La conversation avec Jacques Printz[1] est toujours fructueuse. « J’ai lu De l’Informatique, m’a-t-il dit. Ce livre est intéressant, mais à qui est-il destiné, pour qui l’as-tu écrit ? »

« Pour les capitaines », ai-je répondu : je n’ai pas eu besoin d’en dire davantage car nous avons l’habitude de converser. Mais ici je dois m’expliquer plus complètement.

*     *

De l’Informatique est destiné aux entrepreneurs, aux dirigeants dont les décisions orientent les entreprises. Mais je sais que les dirigeants ne lisent plus, qu’ils vivent sur le capital de connaissances et d’expérience acquis avant leur accès aux fonctions de décision : soit ils sont trop préoccupés pour lire, soit ils croient en savoir assez (puisqu’ils ont « réussi »), soit encore ils misent plus sur l’instinct que sur la réflexion.
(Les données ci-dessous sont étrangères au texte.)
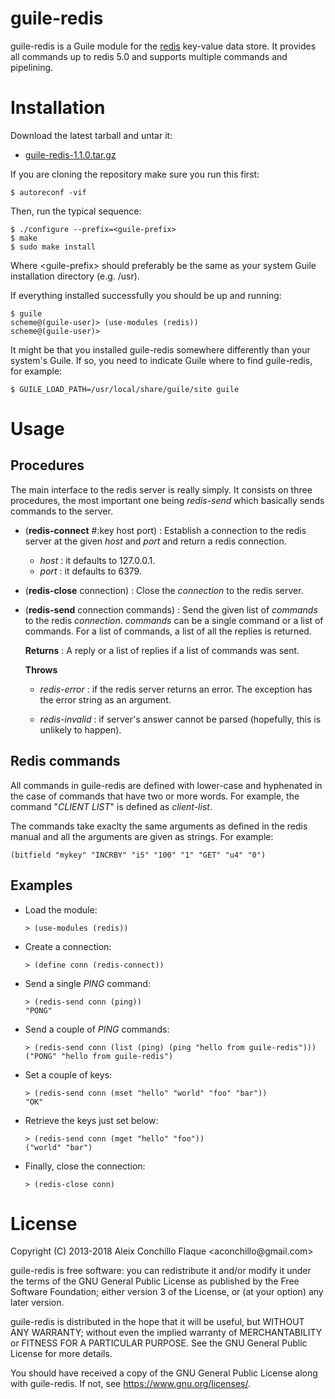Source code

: 
* guile-redis

guile-redis is a Guile module for the [[http://redis.io][redis]] key-value data store. It
provides all commands up to redis 5.0 and supports multiple commands
and pipelining.


* Installation

Download the latest tarball and untar it:

- [[http://download.savannah.gnu.org/releases/guile-redis/guile-redis-1.1.0.tar.gz][guile-redis-1.1.0.tar.gz]]

If you are cloning the repository make sure you run this first:

    : $ autoreconf -vif

Then, run the typical sequence:

    : $ ./configure --prefix=<guile-prefix>
    : $ make
    : $ sudo make install

Where <guile-prefix> should preferably be the same as your system
Guile installation directory (e.g. /usr).

If everything installed successfully you should be up and running:

    : $ guile
    : scheme@(guile-user)> (use-modules (redis))
    : scheme@(guile-user)>

It might be that you installed guile-redis somewhere differently than
your system's Guile. If so, you need to indicate Guile where to find
guile-redis, for example:

    : $ GUILE_LOAD_PATH=/usr/local/share/guile/site guile


* Usage

** Procedures

The main interface to the redis server is really simply. It consists
on three procedures, the most important one being /redis-send/ which
basically sends commands to the server.

- (*redis-connect* #:key host port) : Establish a connection to the
  redis server at the given /host/ and /port/ and return a redis
  connection.

  - /host/ : it defaults to 127.0.0.1.
  - /port/ : it defaults to 6379.

- (*redis-close* connection) : Close the /connection/ to the redis
  server.

- (*redis-send* connection commands) : Send the given list of
  /commands/ to the redis /connection/. /commands/ can be a single
  command or a list of commands. For a list of commands, a list of all
  the replies is returned.

  *Returns* : A reply or a list of replies if a list of commands was
  sent.

  *Throws*

  - /redis-error/ : if the redis server returns an error. The
    exception has the error string as an argument.

  - /redis-invalid/ : if server's answer cannot be parsed (hopefully,
    this is unlikely to happen).


** Redis commands

All commands in guile-redis are defined with lower-case and hyphenated
in the case of commands that have two or more words. For example, the
command "/CLIENT LIST/" is defined as /client-list/.

The commands take exaclty the same arguments as defined in the redis
manual and all the arguments are given as strings. For example:

    : (bitfield "mykey" "INCRBY" "i5" "100" "1" "GET" "u4" "0")


** Examples

- Load the module:

    : > (use-modules (redis))

- Create a connection:

    : > (define conn (redis-connect))

- Send a single /PING/ command:

    : > (redis-send conn (ping))
    : "PONG"

- Send a couple of /PING/ commands:

    : > (redis-send conn (list (ping) (ping "hello from guile-redis")))
    : ("PONG" "hello from guile-redis")

- Set a couple of keys:

    : > (redis-send conn (mset "hello" "world" "foo" "bar"))
    : "OK"

- Retrieve the keys just set below:

    : > (redis-send conn (mget "hello" "foo"))
    : ("world" "bar")

- Finally, close the connection:

    : > (redis-close conn)


* License

Copyright (C) 2013-2018 Aleix Conchillo Flaque <aconchillo@gmail.com>

guile-redis is free software: you can redistribute it and/or modify it
under the terms of the GNU General Public License as published by the
Free Software Foundation; either version 3 of the License, or (at your
option) any later version.

guile-redis is distributed in the hope that it will be useful, but
WITHOUT ANY WARRANTY; without even the implied warranty of
MERCHANTABILITY or FITNESS FOR A PARTICULAR PURPOSE. See the GNU
General Public License for more details.

You should have received a copy of the GNU General Public License
along with guile-redis. If not, see https://www.gnu.org/licenses/.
Lorsque le Vom Kriege de Clausewitz (1780 - 1831) a été publié en 1832 il n’a pas été lu par les généraux mais par de jeunes officiers comme Moltke (1800-1891). Il n’aura d’influence qu’une trentaine d’années plus tard, lorsque ces officiers auront accédé aux responsabilités stratégiques.

Je ne prétends pas comparer De l’Informatique à l’œuvre de Clausewitz, mais je n’espère pas que son influence, s’il en a une, puisse être plus rapide. Ses premiers lecteurs ne seront pas les entrepreneurs, les dirigeants, mais les sous-lieutenants et capitaines de nos entreprises, c'est-à-dire les jeunes ingénieurs, organisateurs et informaticiens. Il ne pourra porter ses fruits que lorsque, les années ayant passé, ses lecteurs auront accédé aux fonctions de direction.

*     *

Jacques Printz a fait deux autres remarques judicieuses : « Ce n’est pas un livre technique, mais tu évoques incidemment des points techniques précis » ; « Tu as cité Proust (p. 40), c’est audacieux dans un ouvrage sur l’informatique ».

Jean-Paul Benzécri m’a dit : « le monde se divise en domaines distincts entre lesquels il ne faut pas chercher de communication parce qu’il n’en existe pas : il faut les considérer un par un ». Le monde se présente au contraire à mon intuition comme une unité dans laquelle la diversité des points de vue introduit des séparations artificielles.

Je tente de retrouver cette unité en reliant, en recoupant les points de vue. C’est pourquoi j’aime à illustrer le raisonnement par des images et par des références culturelles, tout en l’appuyant sur des indications techniques exactes. On peut, selon les goûts, considérer cette habitude comme un travers ou comme un avantage.

Il me semble impossible de décider qui a raison de Benzécri ou moi. Je respecte son intuition, car je sais qu’elle est féconde. J’espère que la mienne l’est aussi, d'une autre façon.


[1] Jacques Printz est titulaire de la chaire de génie logiciel et responsable du département informatique au CNAM.